Copy the mailing-list reply from "OK, I see your" to "away--for now, anyway...", substituting "dropping" for "decrementing".

Supplied text:

==============================

From: Lee Schermerhorn <Lee.Schermerhorn@hp.com>
To: Christoph Lameter <clameter@sgi.com>
Cc: "Paul E. McKenney" <paulmck@us.ibm.com>,
linux-mm@kvack.org, akpm@linux-foundation.org, nacc@us.ibm.com,
ak@suse.de
Subject: Re: [PATCH/RFC 0/11] Shared Policy Overview
Date: Wed, 27 Jun 2007 19:36:47 -0400 [thread overview]
Message-ID: <1182987407.7199.61.camel@localhost> (raw)
In-Reply-To: <Pine.LNX.4.64.0706271427400.31227@schroedinger.engr.sgi.com>
On Wed, 2007-06-27 at 14:37 -0700, Christoph Lameter wrote:
> On Wed, 27 Jun 2007, Lee Schermerhorn wrote:
>
> > Well, I DO need to ask Dr. RCU [Paul McK.] to take a look at the patch,
> > but this is how I understand RCU to work...
>
> RCU is not in doubt here.
>
> > > Just by looking at the description: It
> > > cannot work. Any allocator use of a memory policy must use rcu locks
> > > otherwise the memory policy can vanish from under us while allocating a
> > > page.
> >
> > The only place we need to worry about is "get_file_policy()", and--that
> > is the only place one can attempt to lookup a shared policy w/o holding
> > the [user virtual] address space locked [mmap_sem] which pins the shared
> > mapping of the file, so the i_mmap_writable count can't go to zero, so
> > we can't attempt to free the policy. And even then, it's only an issue
> > for file descriptor accessed page cache allocs. Lookups called from the
> > fault path do have the user vas locked during the fault, so the policy
> > can't go away. But, because __page_cache_alloc() calls
> > get_file_policy() to lookup the policy at the faulting page offset, it
> > uses RCU on the read side, anyway. I should probably write up the
> > entire locking picture for this, huh?
>
> The zonelist from MPOL_BIND is passed to __alloc_pages. As a result the
> RCU lock must be held over the call into the page allocator with reclaim
> etc etc. Note that the zonelist is part of the policy structure.
OK, I see your issue now. Policies that are looked up in a shared
policy are automatically reference counted on lookup. But, as I've seen
discussed in the other policy reference counting thread, I'm not
decrementing the count. I think this will be easy to add into my
factored "alloc_page_pol"--the mpol_free(), that is. However, it will
require that we actually take a reference on all the other policies when
we acquire them for allocation, so that we can free the reference when
the allocation completes. Something you'd like to avoid, but I don't
see how we can for non-atomic allocations. Might be able to special
case the system default policy and not reference count that, as it can
never go away--for now, anyway...
>
> > > If we can make this work then RCU should be used for all policies so that
> > > we can get rid of the requirement that policies can only be modified from
> > > the task context that created it.
> >
> > Yean, I think that's possible...
>
> Great if you can me that work.
I was only considering the replacement of the pointer. The indefinite
sleep in the allocation is a killer, tho'.

==============================

Given material:
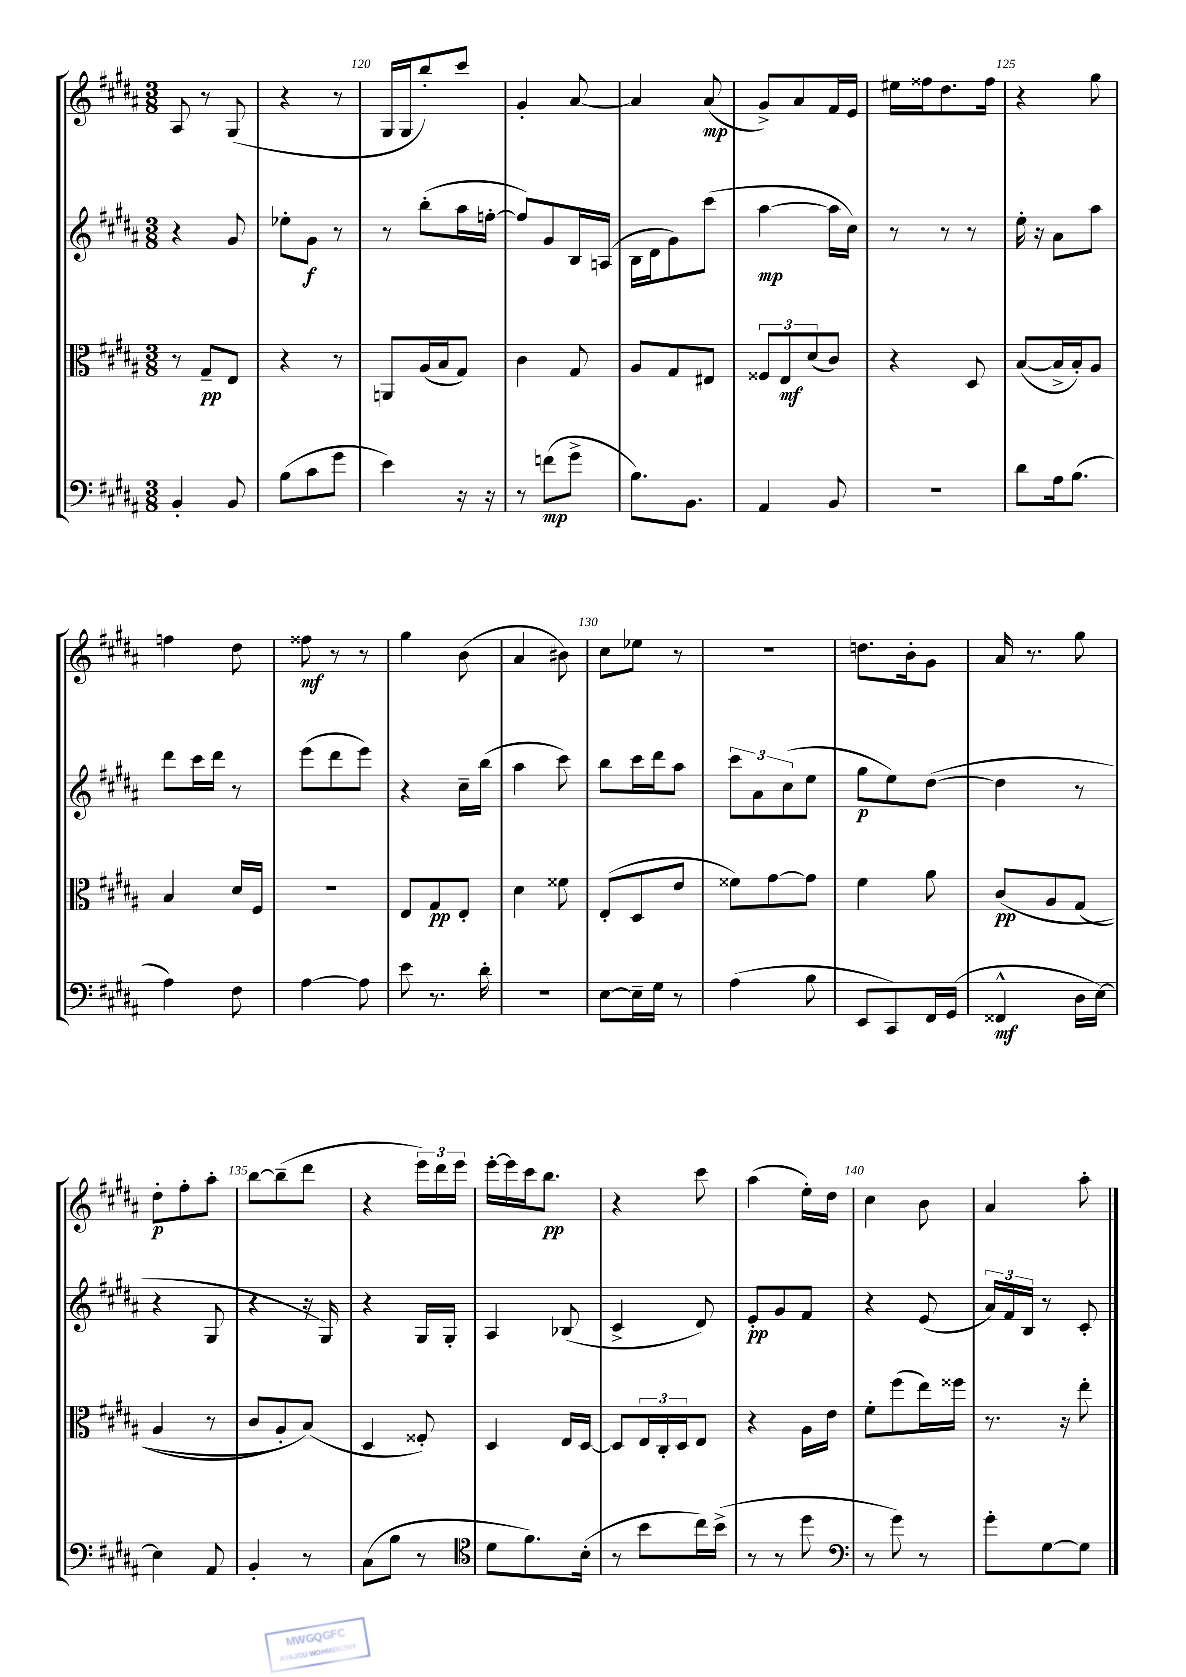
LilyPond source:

==============================

Task output:
OK, I see your issue now. Policies that are looked up in a shared
policy are automatically reference counted on lookup. But, as I've seen
discussed in the other policy reference counting thread, I'm not
dropping the count. I think this will be easy to add into my
factored "alloc_page_pol"--the mpol_free(), that is. However, it will
require that we actually take a reference on all the other policies when
we acquire them for allocation, so that we can free the reference when
the allocation completes. Something you'd like to avoid, but I don't
see how we can for non-atomic allocations. Might be able to special
case the system default policy and not reference count that, as it can
never go away--for now, anyway...